TASKS TO CARRY OUT:
**1)** Rewrite the profile of Dr. Wally Sennott, everything from "The Towson resident" down to "if need be.", and use "hallways" in place of "corridors".
**2)** Using the profile of Dr. Wally Sennott, decide whether each statement below agrees with it. Answer yes or no for each, and quote the words of the profile that settle it.
(a) Dr. Sennott once carded a score of 99.
(b) Dr. Sennott played football at Colgate University.
(c) The honorary memberships were awarded at a ceremony in June.
**3)** Continue the profile of Dr. Wally Sennott, starting right after its final sentence.
-- EXCERPT TO READ follows --
Dr. Wally Sennott is taking a break from playing golf this summer.
After all, at 104, the retired radiologist has earned the right to put the clubs on ice for a couple months until cooler temperatures arrive in the fall.
The Towson resident and his 102-year-old wife, Adelaide, are pretty much restricted to their apartment in the Pickersgill Retirement Community during warmer months, although the couple still can roam the facility's long corridors for exercise if need be.
Yet it wasn't too long ago that Dr. Sennott and his son, James, took a few swings at the Pine Ridge Golf Course driving range in preparation, perhaps, for him reaching golf's elusive goal of shooting less than his age.
Only once did he ever card as low as a 99, his crowning achievement on the links.
Then there was the time he came close to a hole-in-one at Mount Pleasant Golf Course.
"That was a long time ago," Dr. Sennott said, shaking his head while recalling the near-miss that stopped a mere foot from the cup.
When he does play, he's pretty good, according to Pine Ridge Senior Golf Club president Jim Ridenour.
"He doesn't hit it very far, but he hits it straight," said Ridenour, whose executive committee awarded Dr. Sennott and Rodgers Forge resident Charles Zorbach with honorary memberships at a ceremony June 24. "His short game, including putting, is very good. He's just wonderful to play with, very encouraging. He's an inspiration to all of us guys who are over 80."
A three-sport athlete in high school in Vermont, Dr. Sennott played some golf at Colgate University but was unable to continue playing football in college, considering the stature of the Red Raiders on the gridiron in those days.
"They had 45 captains of their high school teams (on the Colgate roster)," he said. "They didn't ask me to come out for the team. They were very good in those days."
-- EXCERPT TO READ concluded --
-- RECORDS follows --
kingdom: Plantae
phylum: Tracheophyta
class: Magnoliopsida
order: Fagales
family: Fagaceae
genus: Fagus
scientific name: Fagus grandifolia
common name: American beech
-- RECORDS concluded --
-- RECORDS follows --
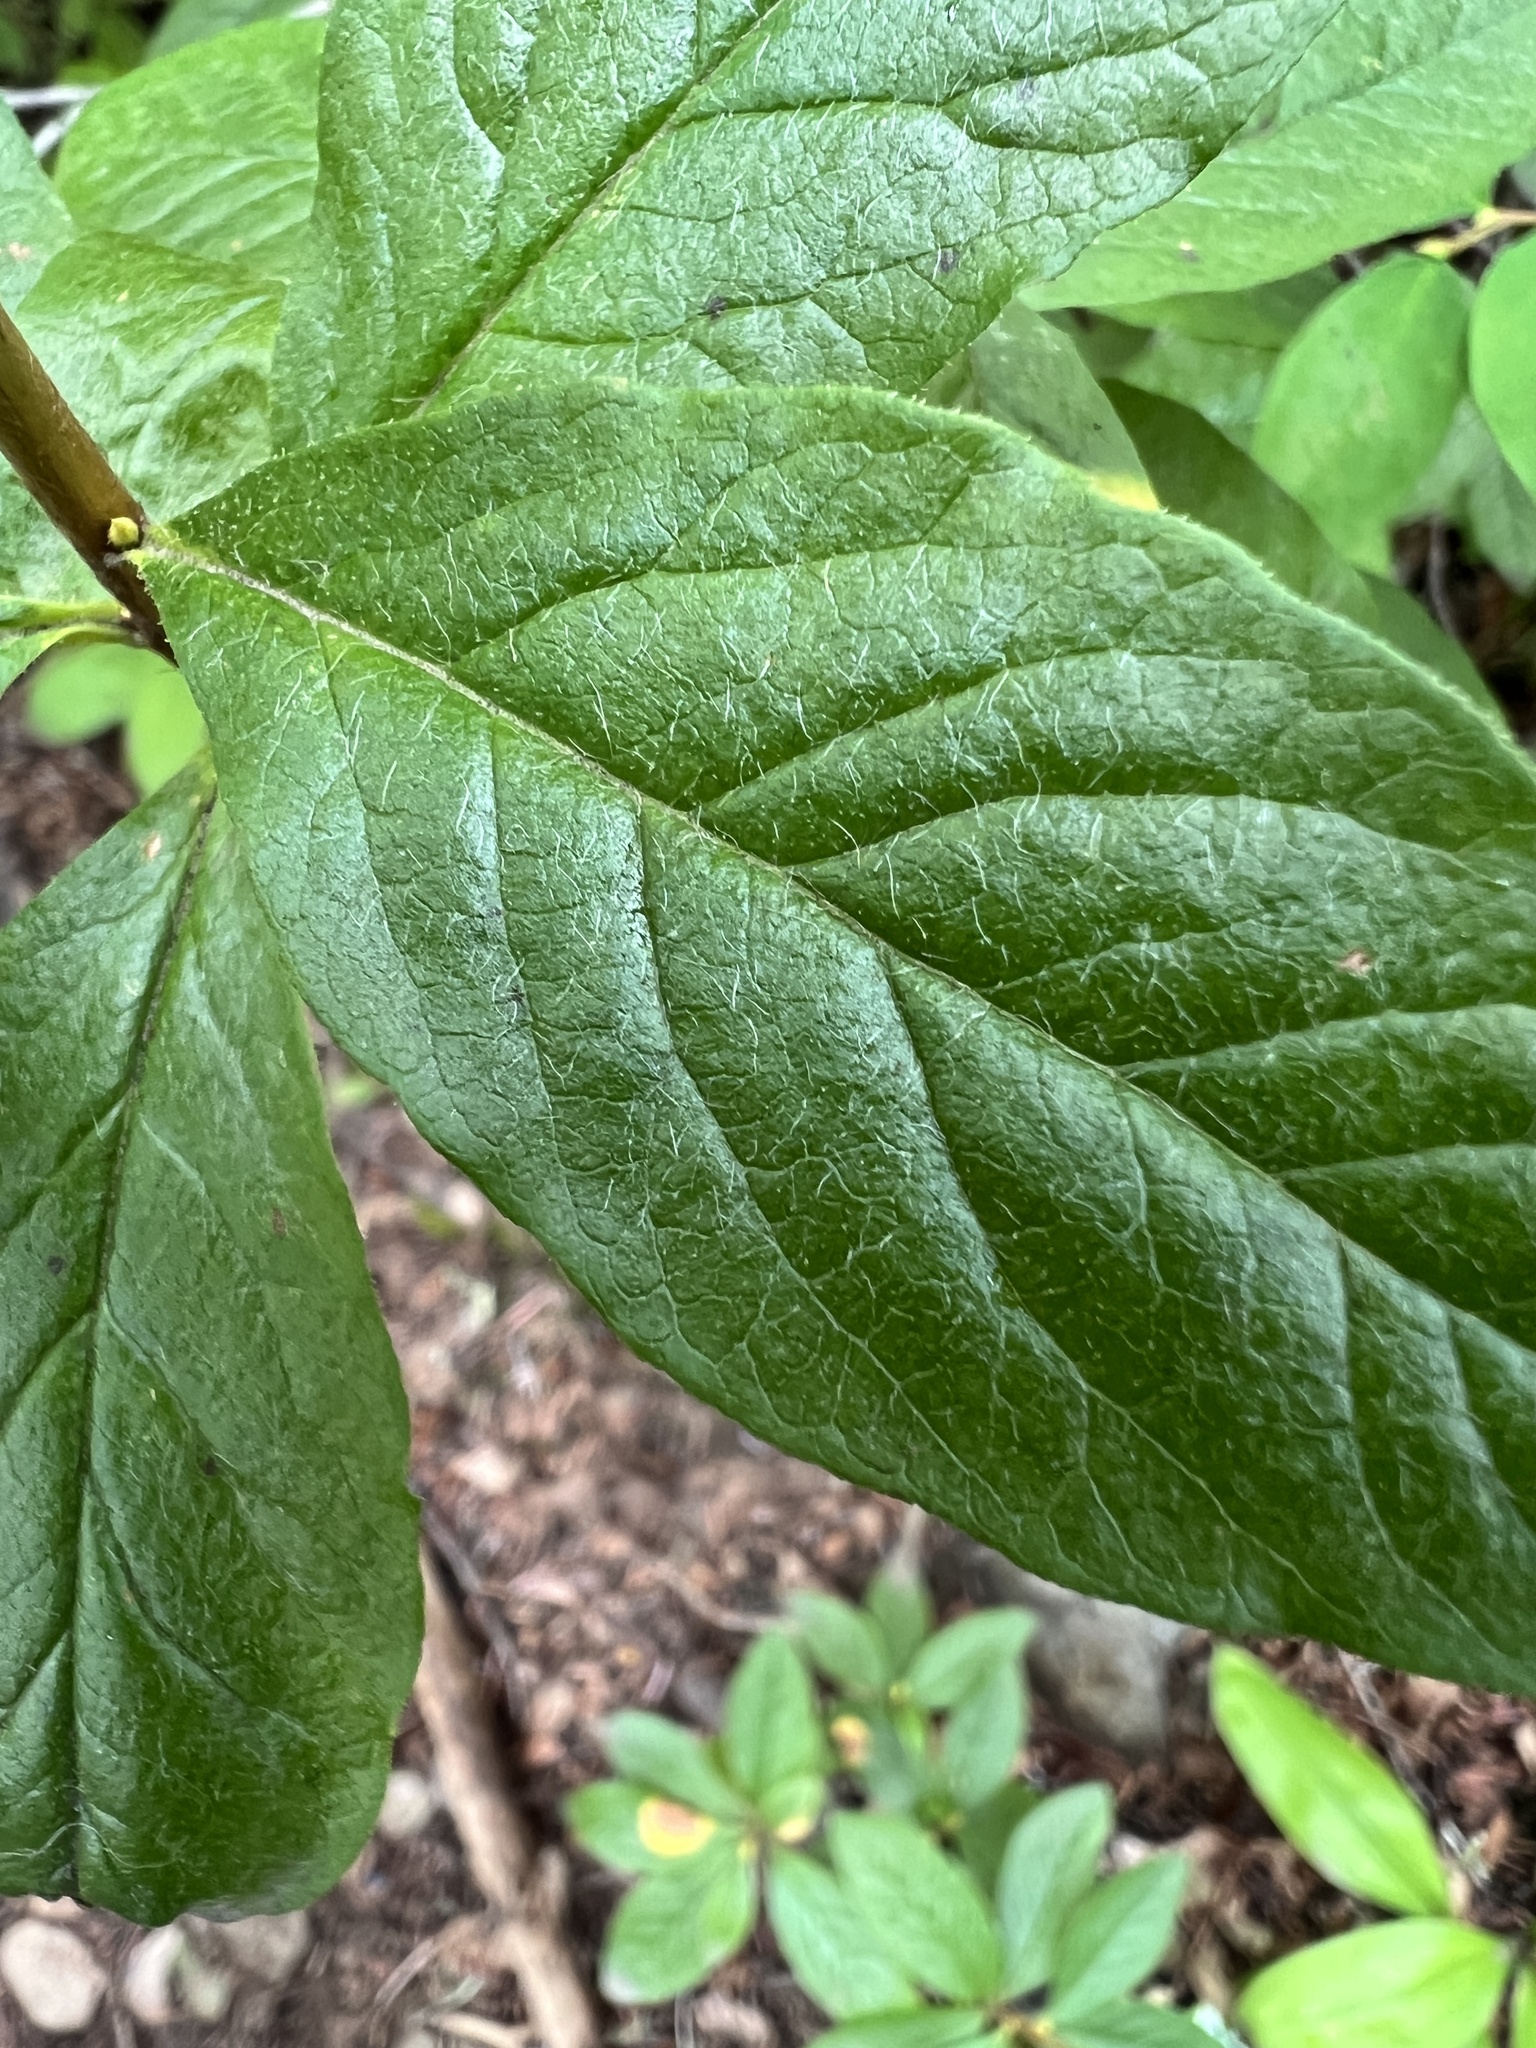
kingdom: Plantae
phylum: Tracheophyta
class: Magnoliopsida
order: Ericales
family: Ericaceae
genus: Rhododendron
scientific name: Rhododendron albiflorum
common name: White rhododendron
-- RECORDS concluded --
-- RECORDS follows --
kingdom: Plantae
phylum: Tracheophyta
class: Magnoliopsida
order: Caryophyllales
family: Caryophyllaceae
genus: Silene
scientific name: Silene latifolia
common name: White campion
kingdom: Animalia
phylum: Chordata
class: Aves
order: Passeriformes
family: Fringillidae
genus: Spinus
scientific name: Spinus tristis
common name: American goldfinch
-- RECORDS concluded --
SOLVED TASKS:
**1)**
The Towson resident and his 102-year-old wife, Adelaide, are pretty much restricted to their apartment in the Pickersgill Retirement Community during warmer months, although the couple still can roam the facility's long hallways for exercise if need be.

**2)**
(a) Yes: "Only once did he ever card as low as a 99"
(b) No: "was unable to continue playing football in college"
(c) Yes: "awarded Dr. Sennott and Rodgers Forge resident Charles Zorbach with honorary memberships at a ceremony June 24"

**3)**
So good, in fact, the 1932 team was "undefeated, unscored on and uninvited," in a now legendary line attributed to coach Andy Kerr.
Colgate went 9-0 that season, but was snubbed by the Rose Bowl, leading to the coach's famous quote.
While the football team rolled over opponents, Dr. Sennott was just as successful in the classroom — and courting Adelaide.
When asked if he was summa cum laude or magna cum laude at the usptate New York school, he acknowledged with a laugh that he "was one of those."
By the time he was ready to graduate, the Great Depression had gripped the nation and could have scuttled his collegiate studies.
"A lot of the private school guys from wealthy families had to drop out of school," he said. "I had grants and scholarships, and I worked in (the cafeteria) kitchen. It didn't affect me that much."
After meeting Adelaide — her auburn hair and piano playing caught his attention — when he was toiling in another kitchen at a summer camp where she was a counselor,
Adelaide kept the lines of communications going after he went back to continue his studies at Colgate.
"I wrote him a letter," she said with a shy smile.
"And I think there was a little perfume in it," he said with a chuckle.
As the relationship grew, Dr. Sennott declined a full scholarship to Duke Medical School because "I didn't want to leave my girl."
The couple was married in her native Connecticut in 1938.
Dr. Sennott also turned down Yale and Johns Hopkins medical schools to attend Harvard. After finishing his residency in radiology, the couple lived in New York, Cleveland and New Orleans before finally settling in Baltimore in 1958 with their two sons, one of whom, Roger, was a Baltimore County golf champ at Towson High.
Radiology, Dr. Sennott said, became his life's work after learning about the specialty on his intern rotation.
He still fondly remembers the radiologist who mentored him.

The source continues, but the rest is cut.